Make sure to have writing permission for the output_folder
. Otherwise, here is an example to use
python script/feature_extraction/extract_frames.py --video_dir Surrey/ --output_folder Surrey/frames --frame_list Surrey/Surrey_captions_clean._bis.csv
Use script/extract_features.py
and add samples
parameter for the number of frames to use.

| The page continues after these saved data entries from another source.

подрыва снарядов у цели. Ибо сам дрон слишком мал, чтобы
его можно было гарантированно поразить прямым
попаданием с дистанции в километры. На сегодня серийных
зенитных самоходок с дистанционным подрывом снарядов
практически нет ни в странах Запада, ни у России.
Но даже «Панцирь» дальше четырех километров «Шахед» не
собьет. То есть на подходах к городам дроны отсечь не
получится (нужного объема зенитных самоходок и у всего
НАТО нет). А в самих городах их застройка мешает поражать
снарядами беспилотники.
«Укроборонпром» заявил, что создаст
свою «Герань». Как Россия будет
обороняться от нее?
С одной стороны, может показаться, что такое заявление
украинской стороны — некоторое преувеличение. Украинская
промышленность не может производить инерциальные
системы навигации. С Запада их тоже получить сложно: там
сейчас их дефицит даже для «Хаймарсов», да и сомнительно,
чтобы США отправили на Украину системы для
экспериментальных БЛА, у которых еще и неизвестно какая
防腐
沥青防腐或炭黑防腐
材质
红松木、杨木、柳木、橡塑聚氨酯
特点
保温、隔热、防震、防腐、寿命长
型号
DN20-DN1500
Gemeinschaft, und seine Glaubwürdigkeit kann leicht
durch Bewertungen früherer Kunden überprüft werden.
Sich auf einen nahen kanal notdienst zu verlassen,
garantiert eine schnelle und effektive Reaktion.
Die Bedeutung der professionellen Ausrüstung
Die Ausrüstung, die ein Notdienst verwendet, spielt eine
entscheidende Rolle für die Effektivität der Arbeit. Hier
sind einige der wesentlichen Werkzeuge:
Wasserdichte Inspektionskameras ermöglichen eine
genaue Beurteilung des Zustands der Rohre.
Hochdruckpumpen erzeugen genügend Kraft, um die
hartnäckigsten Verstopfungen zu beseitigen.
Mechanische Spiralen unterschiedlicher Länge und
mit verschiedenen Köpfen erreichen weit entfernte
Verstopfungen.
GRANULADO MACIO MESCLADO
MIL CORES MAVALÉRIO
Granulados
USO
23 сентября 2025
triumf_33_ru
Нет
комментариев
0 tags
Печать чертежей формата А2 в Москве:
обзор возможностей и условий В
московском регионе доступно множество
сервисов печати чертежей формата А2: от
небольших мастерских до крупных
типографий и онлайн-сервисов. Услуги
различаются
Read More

python script/extract_features.py --model_file data/detectron_model.pth --config_file data/detectron_config.yaml --image_dir datasets/ME/images/train --output_folder datasets/ME/features_100/ME_trainval_resnext152_faster_rcnn_genome.lmdb/ --samples 5
If using multiple extracted frames from each video, this script is used to average already extracted features. Features files should be named <video-id>_<feature_count>.npy
where <feature_count>
in [0..<feature_number>]
.
python script/ME/average_features.py --features_dir <path_to_directory_with_features> --output_folder <path_to_output_averaged_features>
python script/convert_to_lmdb.py --features_dir <path_to_directory_with_features> --lmdb_file <path_to_output_lmdb_file>
The ME training dataset (8,000 samples) is fed to the model and the visual and textual representations are written to --rep_save_path
so they can be used later to train a regressor. For this you need to have prepared the captions (see below, captions_preparation.py) and extracted visual features as explained below. The path to captions is not passed as an argument here but is created in vilbert/datasets/me_dataset.py ( combination of dataroot in yaml file and hard coded things). If file does not exist, another task is called, so be careful with this. Todo = Change the code here adding more complete error messages
python script/ME/vilbert_representations.py --bert_model bert-base-uncased --from_pretrained save/VQA_bert_base_6layer_6conect-finetune_from_multi_task_model-task_1/pytorch_model_19.bin --config_file config/bert_base_6layer_6conect.json --tasks 20 --batch_size 128 --rep_save_path datasets/ME/out_features/train_features.pkl
Training the Multi-task model for ME
python train_tasks.py --bert_model bert-base-uncased --from_pretrained models/multi_task_model.bin --config_file config/bert_base_6layer_6conect.json --tasks 19 --train_iter_gap 4 --task_specific_tokens --save_name finetune_from_multi_task_model-task_19-all_train-BASE --lr_scheduler 'warmup_linear'
Training the VQA fine-tuned model for ME
python train_tasks.py --bert_model bert-base-uncased --from_pretrained save/VQA_bert_base_6layer_6conect-finetune_from_multi_task_model-task_1/pytorch_model_19.bin --config_file config/bert_base_6layer_6conect.json --tasks 19 --train_iter_gap 4 --task_specific_tokens --save_name finetune_from_multi_task_model-task_19-all_train-VQA --lr_scheduler 'warmup_linear'
Training the NLVR2 fine-tuned model for ME
python train_tasks.py --bert_model bert-base-uncased --from_pretrained save/NLVR2_bert_base_6layer_6conect-finetune_from_multi_task_model-task_12/pytorch_model_19.bin --config_file config/bert_base_6layer_6conect.json --tasks 19 --train_iter_gap 4 --task_specific_tokens --save_name finetune_from_multi_task_model-task_19-all_train-NLVR2 --lr_scheduler 'warmup_linear'
Evaluate the Multi-task model previously trained for ME
python script/ME/eval_ME.py --bert_model bert-base-uncased --config_file config/bert_base_6layer_6conect.json --tasks 19 --split test --task_specific_tokens --batch_size 128 --from_pretrained save/ME_bert_base_6layer_6conect-finetune_from_multi_task_model-task_19-all_train-BASE/pytorch_model_12.bin
Evaluate the VQA fine-tuned model previously trained for ME
python script/ME/eval_ME.py --bert_model bert-base-uncased --config_file config/bert_base_6layer_6conect.json --tasks 19 --split test --task_specific_tokens --batch_size 128 --from_pretrained save/ME_bert_base_6layer_6conect-finetune_from_multi_task_model-task_19-all_train-VQA/pytorch_model_14.bin
Evaluate the NLVR2 fine-tuned model previously trained for ME
python script/ME/eval_ME.py --bert_model bert-base-uncased --config_file config/bert_base_6layer_6conect.json --tasks 19 --split test --task_specific_tokens --batch_size 128 --from_pretrained save/ME_bert_base_6layer_6conect-finetune_from_multi_task_model-task_19-all_train-NLVR2/pytorch_model_11.bin
vilbert-multi-task is licensed under MIT license available in LICENSE file.